* [What you are asked to do]: Each line of the material below that holds the word "PBCs" needs to be copied.

* [Records provided]:
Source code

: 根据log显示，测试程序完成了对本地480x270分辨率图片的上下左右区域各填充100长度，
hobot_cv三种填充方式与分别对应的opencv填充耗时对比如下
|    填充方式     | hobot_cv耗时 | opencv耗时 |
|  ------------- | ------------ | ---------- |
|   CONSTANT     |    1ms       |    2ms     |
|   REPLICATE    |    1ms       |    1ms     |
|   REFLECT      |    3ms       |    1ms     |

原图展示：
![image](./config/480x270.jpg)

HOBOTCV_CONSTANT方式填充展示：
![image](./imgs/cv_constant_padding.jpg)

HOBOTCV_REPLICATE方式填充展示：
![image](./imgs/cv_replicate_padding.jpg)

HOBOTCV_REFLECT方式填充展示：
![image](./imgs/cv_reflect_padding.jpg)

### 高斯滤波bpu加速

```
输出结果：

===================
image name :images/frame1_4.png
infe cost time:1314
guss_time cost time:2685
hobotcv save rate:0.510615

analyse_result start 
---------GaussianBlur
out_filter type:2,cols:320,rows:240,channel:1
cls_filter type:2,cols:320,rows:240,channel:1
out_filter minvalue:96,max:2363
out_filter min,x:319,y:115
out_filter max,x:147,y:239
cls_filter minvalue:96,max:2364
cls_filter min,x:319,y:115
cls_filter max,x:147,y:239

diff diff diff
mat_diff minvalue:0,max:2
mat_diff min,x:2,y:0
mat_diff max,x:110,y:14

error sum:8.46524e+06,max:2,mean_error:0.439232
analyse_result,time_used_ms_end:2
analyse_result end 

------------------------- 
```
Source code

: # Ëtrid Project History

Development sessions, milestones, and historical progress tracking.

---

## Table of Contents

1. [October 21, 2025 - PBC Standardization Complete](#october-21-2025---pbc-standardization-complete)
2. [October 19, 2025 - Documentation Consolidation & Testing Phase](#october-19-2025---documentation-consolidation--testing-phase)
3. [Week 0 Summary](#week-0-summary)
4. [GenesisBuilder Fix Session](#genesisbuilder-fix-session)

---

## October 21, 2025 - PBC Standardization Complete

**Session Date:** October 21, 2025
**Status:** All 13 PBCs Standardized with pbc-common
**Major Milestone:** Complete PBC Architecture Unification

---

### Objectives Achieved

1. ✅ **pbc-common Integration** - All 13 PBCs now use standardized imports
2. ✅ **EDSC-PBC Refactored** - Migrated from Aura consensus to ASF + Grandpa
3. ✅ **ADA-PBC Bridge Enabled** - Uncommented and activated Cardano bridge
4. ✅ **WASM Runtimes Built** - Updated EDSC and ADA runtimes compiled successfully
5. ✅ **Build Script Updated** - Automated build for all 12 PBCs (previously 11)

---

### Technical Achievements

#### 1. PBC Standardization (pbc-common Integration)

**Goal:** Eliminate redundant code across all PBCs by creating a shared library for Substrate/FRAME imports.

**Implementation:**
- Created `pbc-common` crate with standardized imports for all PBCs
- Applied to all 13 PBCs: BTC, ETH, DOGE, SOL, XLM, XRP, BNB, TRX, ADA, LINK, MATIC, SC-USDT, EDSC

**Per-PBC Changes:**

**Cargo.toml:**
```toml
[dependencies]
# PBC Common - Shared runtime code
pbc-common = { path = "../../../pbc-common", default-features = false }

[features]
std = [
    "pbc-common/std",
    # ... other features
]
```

* [Response to this task]:
**Status:** All 13 PBCs Standardized with pbc-common
1. ✅ **pbc-common Integration** - All 13 PBCs now use standardized imports
5. ✅ **Build Script Updated** - Automated build for all 12 PBCs (previously 11)
**Goal:** Eliminate redundant code across all PBCs by creating a shared library for Substrate/FRAME imports.
- Created `pbc-common` crate with standardized imports for all PBCs
- Applied to all 13 PBCs: BTC, ETH, DOGE, SOL, XLM, XRP, BNB, TRX, ADA, LINK, MATIC, SC-USDT, EDSC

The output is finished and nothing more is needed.